┌──
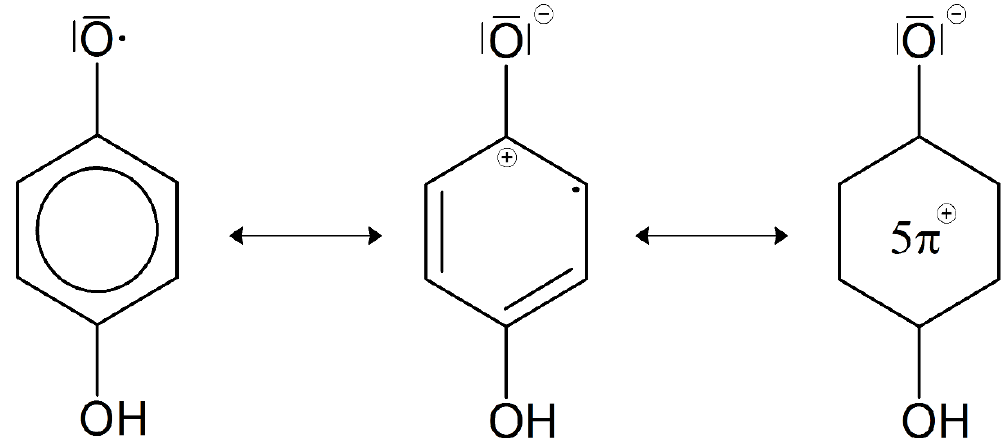
Figure 1. Intramolecular mesomeric structures of hydroquinone according to Ziechmann,1980, p. 142.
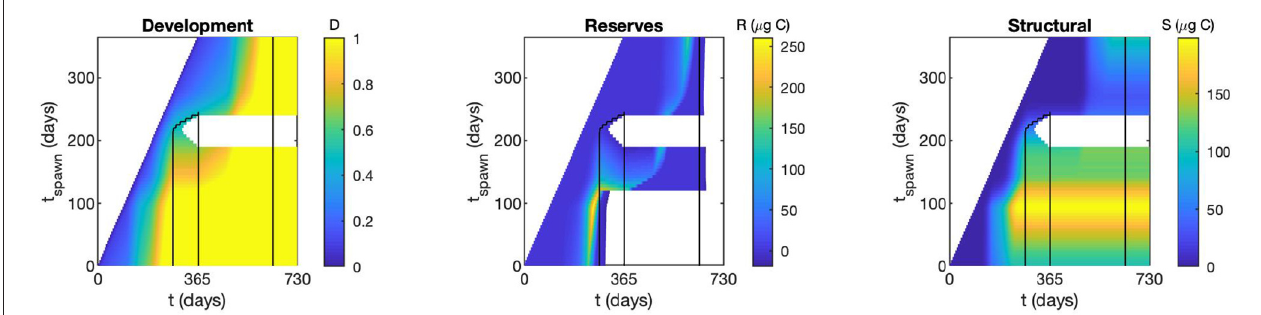
FIGURE 3 | State variables [Development (0 at egg, 1 at adult), Reserve biomass ( µ gC ), Structural biomass ( µ gC )] for a selected model run chosen to be representative of a likely scenario in Kongsfjorden. Black contours show the period within which copepods are in diapause for this example run, and white areas show non-surviving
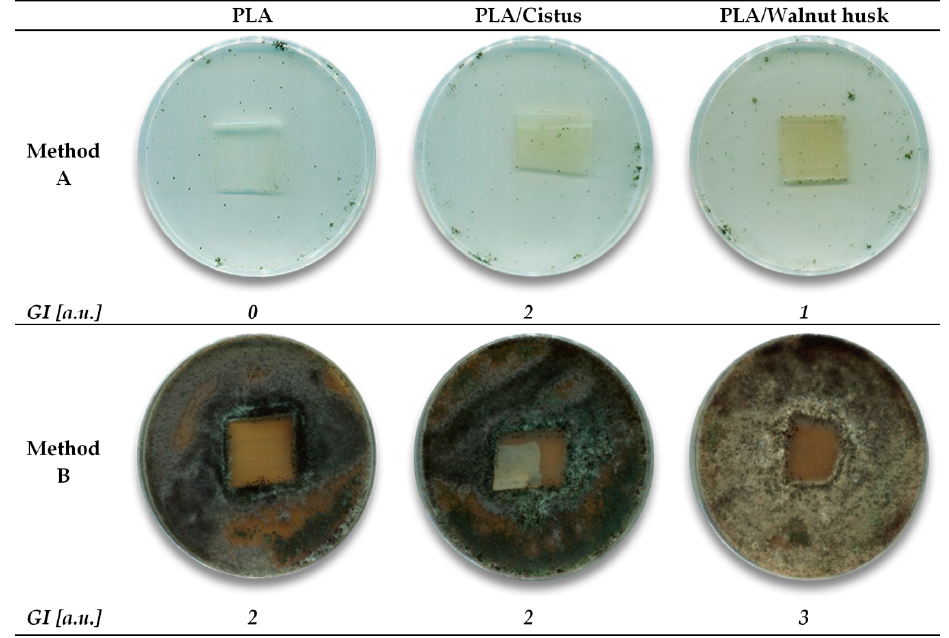
Table 3. Differential scanning calorimetry (DSC) analysis of PLA samples impregnated with extracts of Cistus and walnut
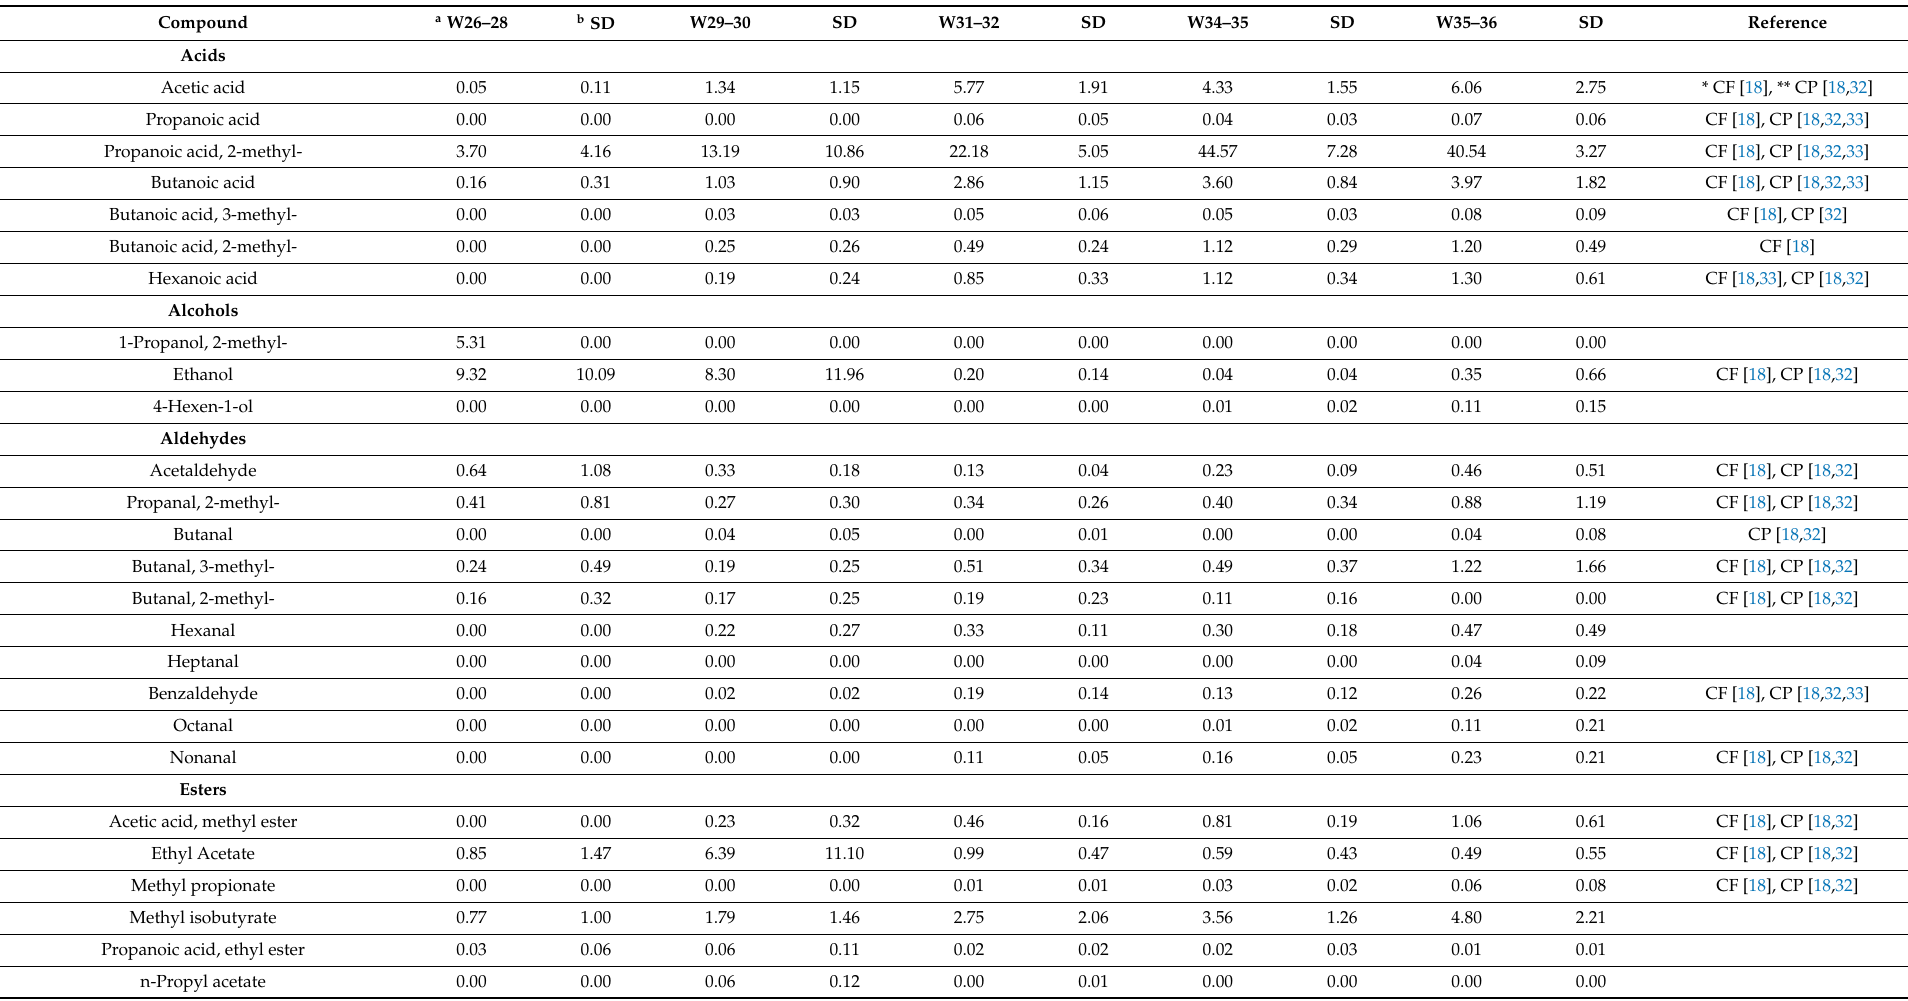
Table 2. Mean values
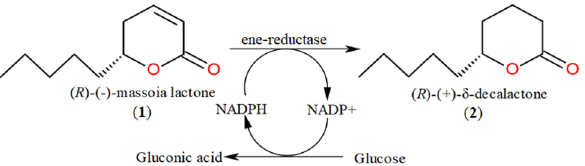
Figure 1. OYE-mediated reduction of massoia lactone (1) to ( R )-(+)-δ-decalactone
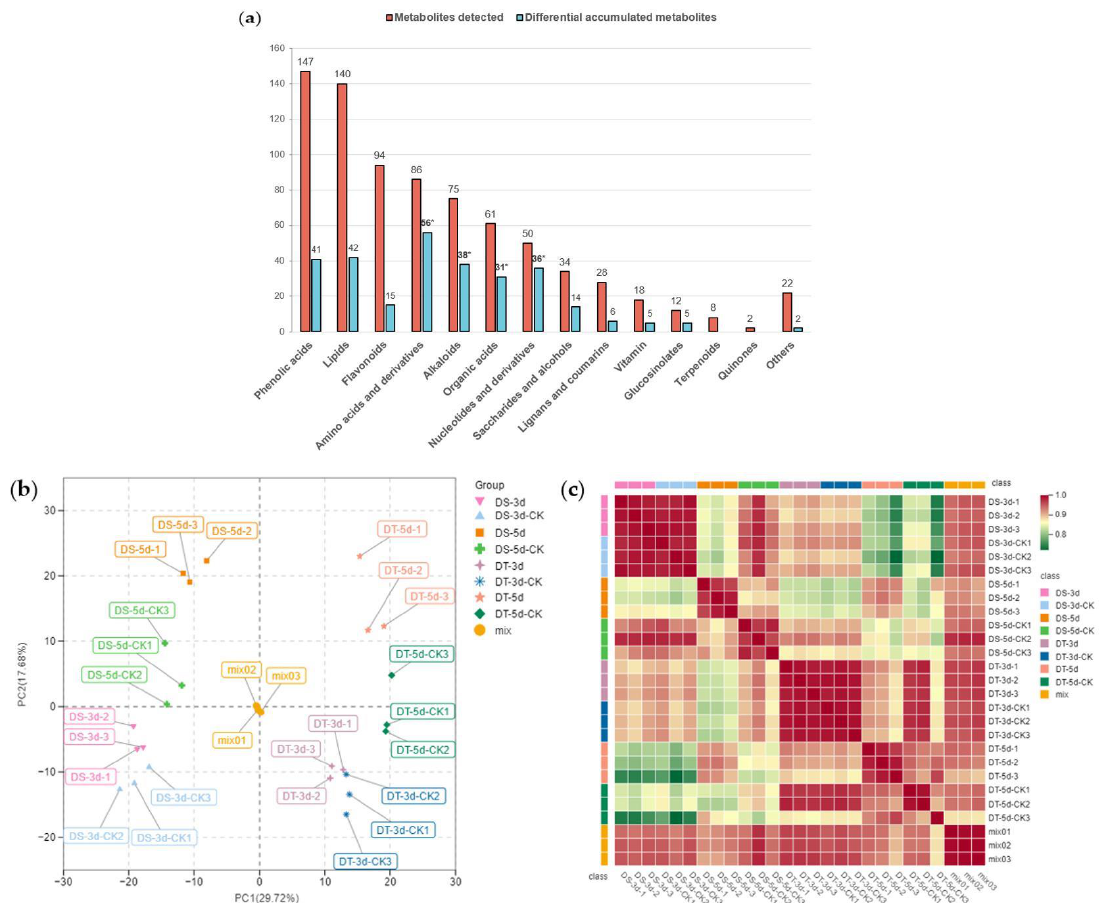
Figure 2. Metabolic profiling of drought − tolerant and susceptible genotypes in response to mild and severe drought stress. ( a ) Number of metabolites and differential metabolites in different classes. The statistical significance was determined via hypergeometric test with * P < 0.05; ( b ) Principal component analysis (PCA); ( c ) Heatmap of Pearson’s correlation coefficient. Different colors represent different samples, DS − 3d (pink), DS − 3d − CK (baby blue), DS − 5d(orange), DS − 5d − CK (green), DT − 3d (purple), DT − 3d − CK (dark blue), DT − 5d (lightsalmon), DT − 5d − CK (dark green), mix (golden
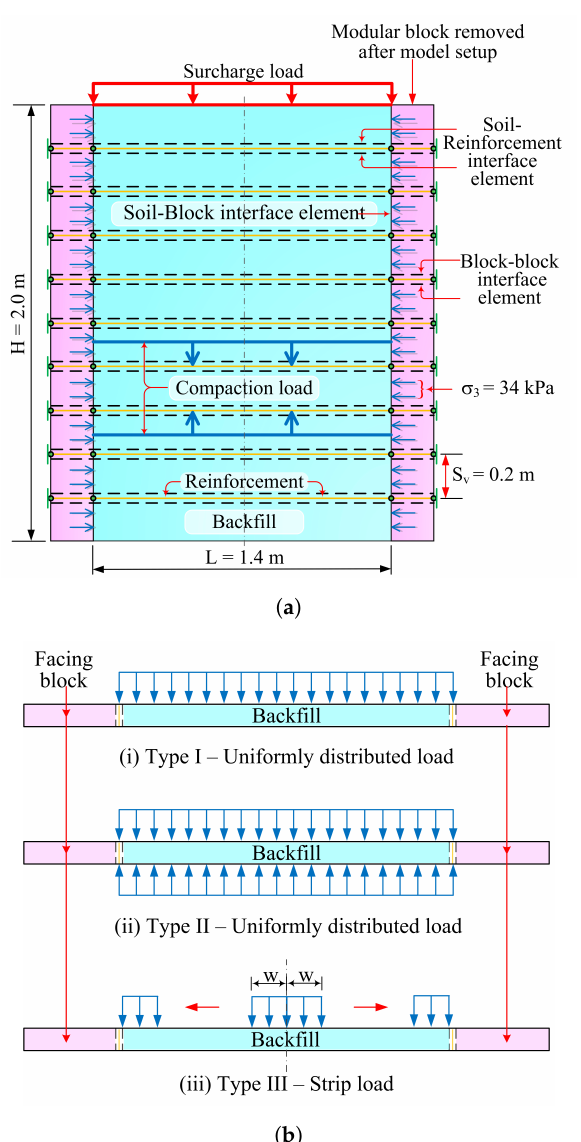
Figure 2. ( a ) Schematic diagram and configuration of Soil-Geosynthetic Composite (SGC) mass. ( b ) Simulated compaction procedures adopted for SGC mass in FE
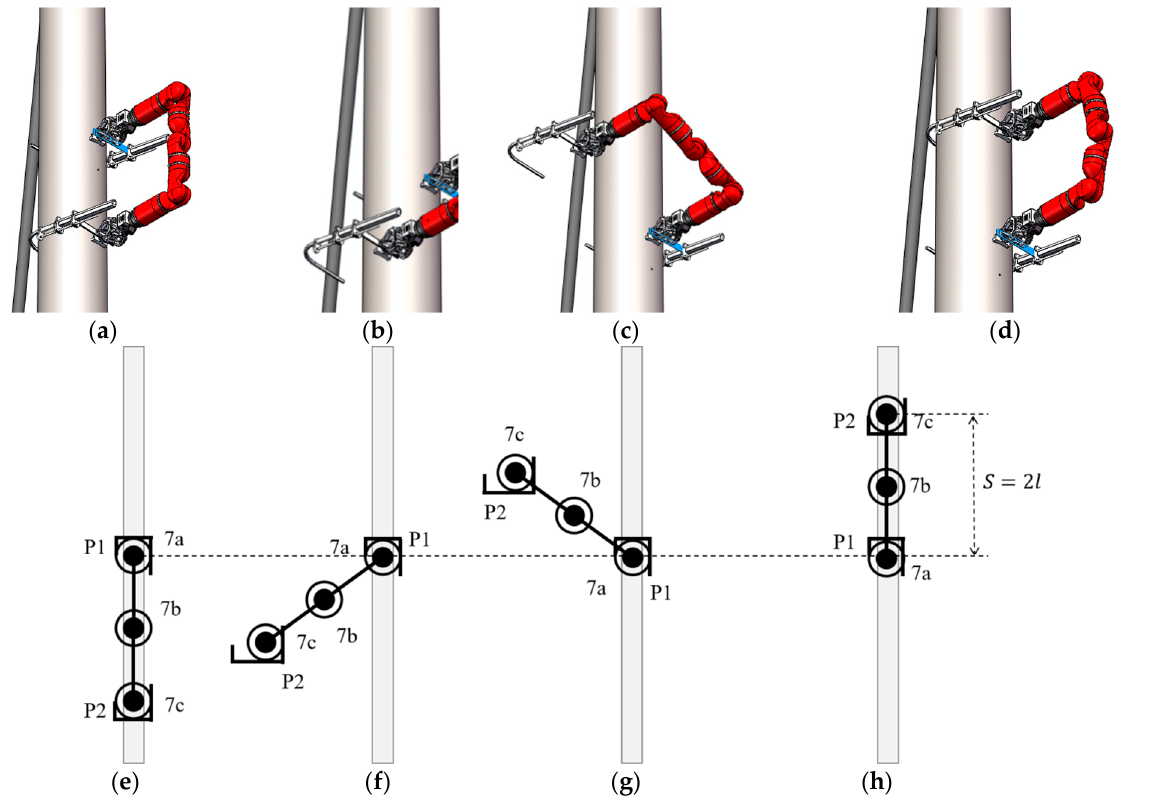
Figure 12. Turning-around gait. ( a ) Initial state, ( b ) motion 1, ( c ) motion 2, ( d ) completed state, ( e ) side elevation of initial motion, ( f ) side elevation of motion 1, ( g ) side elevation of motion 2, ( h ) side elevation of completed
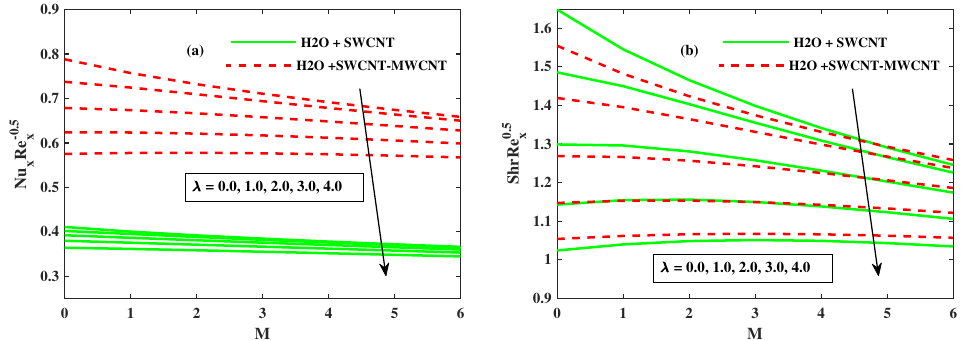
Figure 10. Effect of λ and M on Cf x · Re x 0.5 and Cf y · Re x 0.5 .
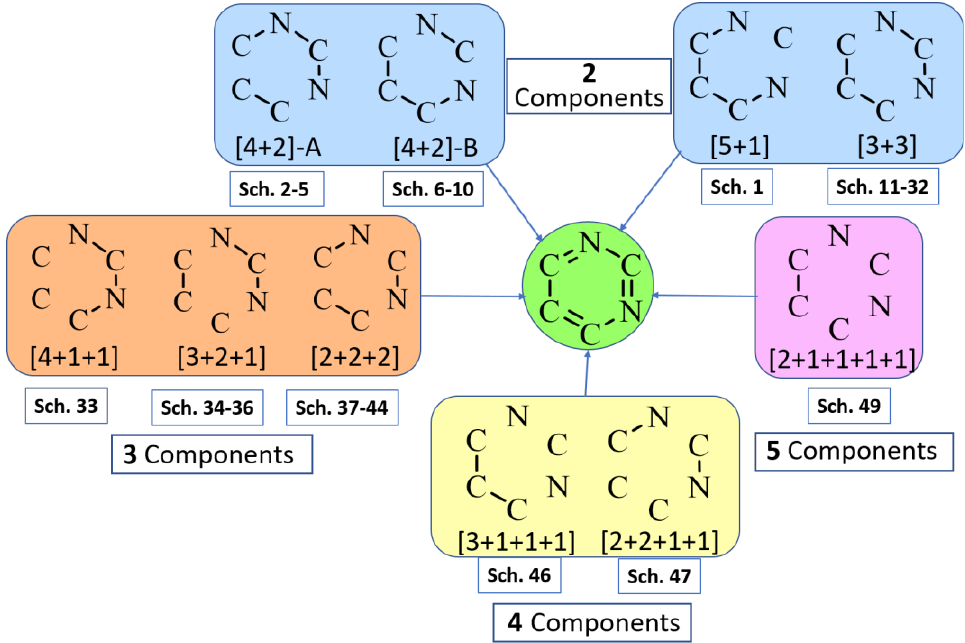
Figure 1. Formation of pyrimidine core from diverse numbers of components.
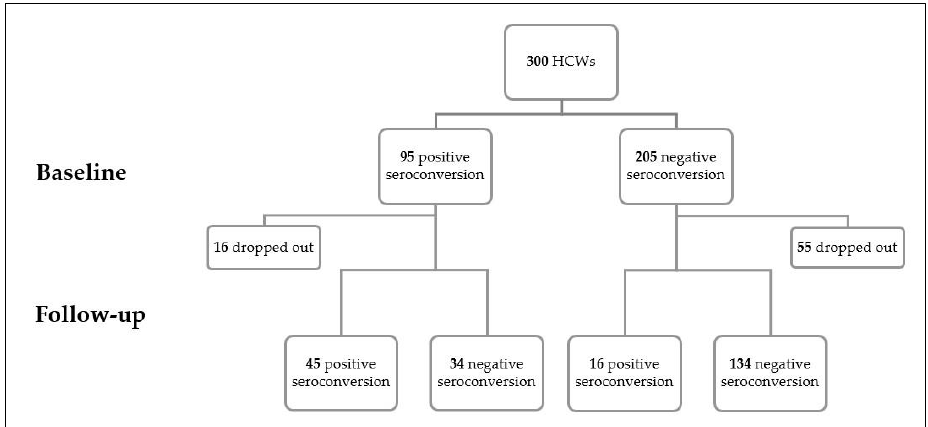
Figure 2. The positive and negative seroconversion at baseline and follow-up. At baseline and follow-up, the seroconversion rate did not differ between the two groups of direct and indirect contact ( p -value = 0.1 and 0.2, respectively) (Table 2). A Wilcoxon test were used to compare changes in IgM and IgG serum levels at baseline and follow-up time. The mean of GMT for anti-SARS-CoV-2 IgM decreases from 0.37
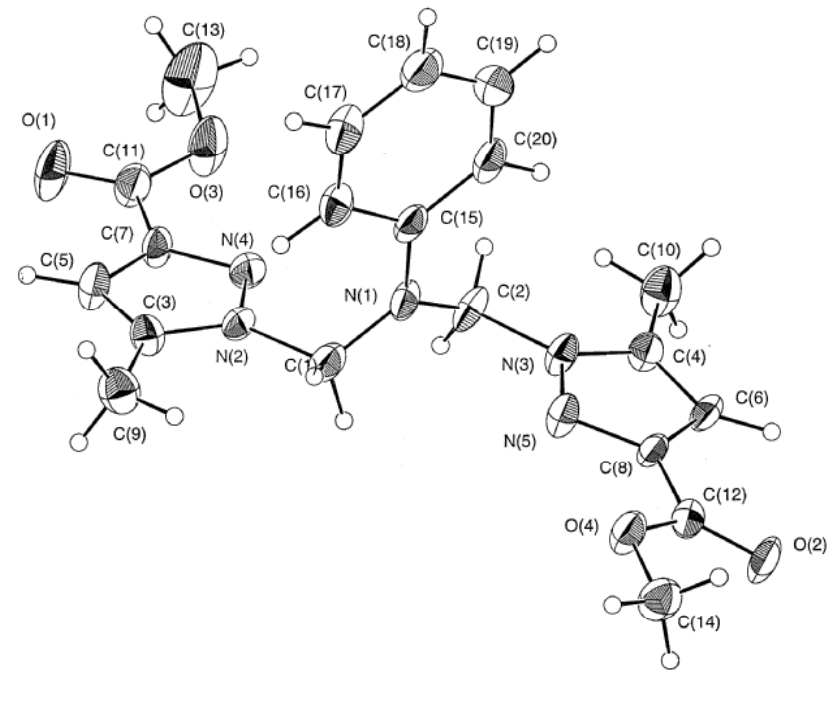
Scheme 2 : Molecular structure of the title compound with atom labelling.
└──
- [EXERCISE] Give back all of the data exactly, but not the pictures.

- [WRITTEN RESPONSE]
Figure 1. Intramolecular mesomeric structures of hydroquinone according to Ziechmann,1980, p. 142.
FIGURE 3 | State variables [Development (0 at egg, 1 at adult), Reserve biomass ( µ gC ), Structural biomass ( µ gC )] for a selected model run chosen to be representative of a likely scenario in Kongsfjorden. Black contours show the period within which copepods are in diapause for this example run, and white areas show non-surviving
Table 3. Differential scanning calorimetry (DSC) analysis of PLA samples impregnated with extracts of Cistus and walnut
Table 2. Mean values
Figure 1. OYE-mediated reduction of massoia lactone (1) to ( R )-(+)-δ-decalactone
Figure 2. Metabolic profiling of drought − tolerant and susceptible genotypes in response to mild and severe drought stress. ( a ) Number of metabolites and differential metabolites in different classes. The statistical significance was determined via hypergeometric test with * P < 0.05; ( b ) Principal component analysis (PCA); ( c ) Heatmap of Pearson’s correlation coefficient. Different colors represent different samples, DS − 3d (pink), DS − 3d − CK (baby blue), DS − 5d(orange), DS − 5d − CK (green), DT − 3d (purple), DT − 3d − CK (dark blue), DT − 5d (lightsalmon), DT − 5d − CK (dark green), mix (golden
Figure 2. ( a ) Schematic diagram and configuration of Soil-Geosynthetic Composite (SGC) mass. ( b ) Simulated compaction procedures adopted for SGC mass in FE
Figure 12. Turning-around gait. ( a ) Initial state, ( b ) motion 1, ( c ) motion 2, ( d ) completed state, ( e ) side elevation of initial motion, ( f ) side elevation of motion 1, ( g ) side elevation of motion 2, ( h ) side elevation of completed
Figure 10. Effect of λ and M on Cf x · Re x 0.5 and Cf y · Re x 0.5 .
Figure 1. Formation of pyrimidine core from diverse numbers of components.
Figure 2. The positive and negative seroconversion at baseline and follow-up. At baseline and follow-up, the seroconversion rate did not differ between the two groups of direct and indirect contact ( p -value = 0.1 and 0.2, respectively) (Table 2). A Wilcoxon test were used to compare changes in IgM and IgG serum levels at baseline and follow-up time. The mean of GMT for anti-SARS-CoV-2 IgM decreases from 0.37
Scheme 2 : Molecular structure of the title compound with atom labelling.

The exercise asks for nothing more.